Remerciements à Arnaud pour la belle photo.

 

C’est toujours un grand moment, le passage d’une année à l’autre. Certains choisissent de réveillonner, d’autres, de rester tranquille, près d’un bon feu. C’est la solution que je préfère, depuis de nombreuses années.

Car tous les ans, je réserve le premier jour de l’année à Saint Hubert. Parfois avec ma fille, lorsqu’elle daigne enfiler ses bottes, c’est ce que je vous ai raconté l’année dernière, parfois seul.

J’aime retrouver les bois, fouler la lande herbue, renouer avec ce plaisir de jeunesse.

Avec cette année, une mission délicate : trouver une bécasse ! Car, vous l’avez remarqué, elles ne sont pas au rendez vous.

C’est la cata ! « Jamais vu ça ! » m’a dit Jean-Claude.

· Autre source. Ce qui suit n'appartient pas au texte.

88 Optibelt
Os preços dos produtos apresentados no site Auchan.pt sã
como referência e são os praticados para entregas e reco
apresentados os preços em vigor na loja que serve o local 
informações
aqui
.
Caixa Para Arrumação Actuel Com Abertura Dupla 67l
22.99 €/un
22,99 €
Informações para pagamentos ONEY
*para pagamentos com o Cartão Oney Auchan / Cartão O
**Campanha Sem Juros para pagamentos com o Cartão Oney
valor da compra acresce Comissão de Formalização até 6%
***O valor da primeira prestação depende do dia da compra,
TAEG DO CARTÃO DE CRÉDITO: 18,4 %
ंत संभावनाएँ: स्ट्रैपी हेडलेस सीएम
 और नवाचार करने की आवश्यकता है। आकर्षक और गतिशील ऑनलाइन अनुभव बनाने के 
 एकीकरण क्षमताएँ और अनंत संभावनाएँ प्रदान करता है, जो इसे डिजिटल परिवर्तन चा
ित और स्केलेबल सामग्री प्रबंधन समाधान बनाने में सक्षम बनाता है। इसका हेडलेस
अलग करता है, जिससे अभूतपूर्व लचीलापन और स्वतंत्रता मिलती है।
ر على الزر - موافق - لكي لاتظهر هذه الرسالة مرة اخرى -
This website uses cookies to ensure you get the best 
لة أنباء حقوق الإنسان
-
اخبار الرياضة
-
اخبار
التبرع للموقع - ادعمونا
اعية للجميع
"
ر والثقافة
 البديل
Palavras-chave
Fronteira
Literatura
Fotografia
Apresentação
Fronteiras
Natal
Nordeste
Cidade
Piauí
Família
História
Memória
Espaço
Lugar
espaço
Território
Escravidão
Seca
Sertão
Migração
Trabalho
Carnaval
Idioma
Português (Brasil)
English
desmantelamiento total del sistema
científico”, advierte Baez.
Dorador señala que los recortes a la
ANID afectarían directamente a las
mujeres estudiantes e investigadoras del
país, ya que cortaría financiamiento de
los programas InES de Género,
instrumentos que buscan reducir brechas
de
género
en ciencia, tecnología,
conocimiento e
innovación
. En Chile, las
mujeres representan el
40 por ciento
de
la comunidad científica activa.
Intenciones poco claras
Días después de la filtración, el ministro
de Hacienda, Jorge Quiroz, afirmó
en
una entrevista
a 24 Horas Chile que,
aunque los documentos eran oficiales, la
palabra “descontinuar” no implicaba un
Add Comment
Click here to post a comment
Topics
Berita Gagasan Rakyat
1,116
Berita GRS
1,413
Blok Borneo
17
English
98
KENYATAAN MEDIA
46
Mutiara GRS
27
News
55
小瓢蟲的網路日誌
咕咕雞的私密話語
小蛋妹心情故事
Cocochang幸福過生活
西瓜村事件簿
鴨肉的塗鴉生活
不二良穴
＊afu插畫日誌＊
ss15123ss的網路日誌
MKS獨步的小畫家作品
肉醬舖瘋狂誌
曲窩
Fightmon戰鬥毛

J’ai appelé les amis, sonner le rappel, mais il n’y a rien à faire, elles ont disparu. Il y aurait néanmoins des secteurs, m’a-t-on dit, où on en a vues : Heureux chasseurs ! Profitez en !

Bon ! Je ne fus pas déçu.

D’abord ce givre sur les branches. Les layons ressemblaient, à la petite lumière du jour, à des allées vers la voie lactée. La campagne était d’un blanc laiteux, à perdre de vue. Pas de doute, c’était un temps à bécasses.

Vous avez souvent entendu dire : « Fais pas assez froid ! » En ce dimanche premier janvier, (franchement ils auraient pu placer ce jour férié un autre jour), les conditions étaient réunies.

J’étais seul, écoutant la cloche de mes chiens ; les caressant parfois, et les réprimandant lorsque leur ardeur faiblissait. J’ai recherché les ruisseaux, si maigrelets cette année, les queues d’étangs, ces terrains qu’affectionne la dame au long bec. J’ai pris mon temps, le chronomètre des jours qui passent n’était pas encore emballé. C’était un peu de répit ! Un bon moment avant de reprendre la course du travail et de retrouver les tracas du quotidien.

Que cette journée fut belle, avec toute cette blancheur, rien que pour moi. C’était comme un premier jour, le premier jour d’une nouvelle année, un matin du monde. On eut dit que la nature, cette belle dame, avait sorti ses plus beaux bijoux.

Et les bécasses ? Et bien j’en ai vues, aperçues plutôt, furtives, plus malines que compère renard, se dérobant devant les chiens. J’ai eu des arrêts à vide, des places chaudes, avec le cœur qui s’emballe, le fusil prêt à tirer. Mais les gredines s’étaient passées le mot : « Il a voulu chasser pendant que les autres dorment, il va voir. »

Ce fut une rude partie, et j’ai laissé de la sueur, une bonne grosse sueur qui me coulait dans le dos. J’ai caressé les ronces, les ajoncs mortifiés par le givre. Mais j’ai trouvé le bonheur, celui du chasseur.

Oui ! Mes deux chiens, la mère et son fils, Madame Cheyenne et Inouk, se mirent à l’arrêt dans la fougère, encore sur pied, au bord d’une route. Il n’y avait pas de doute. La babine palpitait, elle était là !

Elle finit par s’envoler, vous le savez, elle finit toujours par s’envoler mais jamais où il faut. Et, celle là, plus gredine, plus rusée que ses sœurs, s’envola, à …vingt mètres des chiens.

Mais le fusil, vieux compagnon, rester silencieux jusque là, monta à l’épaule comme un bon soldat, allant cueillir la belle à la cime d’un arbre.

Je la ramassai, la portant à ma joue, comme chaque fois, m’imprégnant de sa chaleur. J’étais un peu triste. Toute cette beauté, ces plumes mordorées et ces arbres gelés, comme un blanc linceul. Avec aussi un peu de joie, celle du chasseur, heureux avec ces chiens. C’est vrai ! L’année ne pouvait mieux commencer.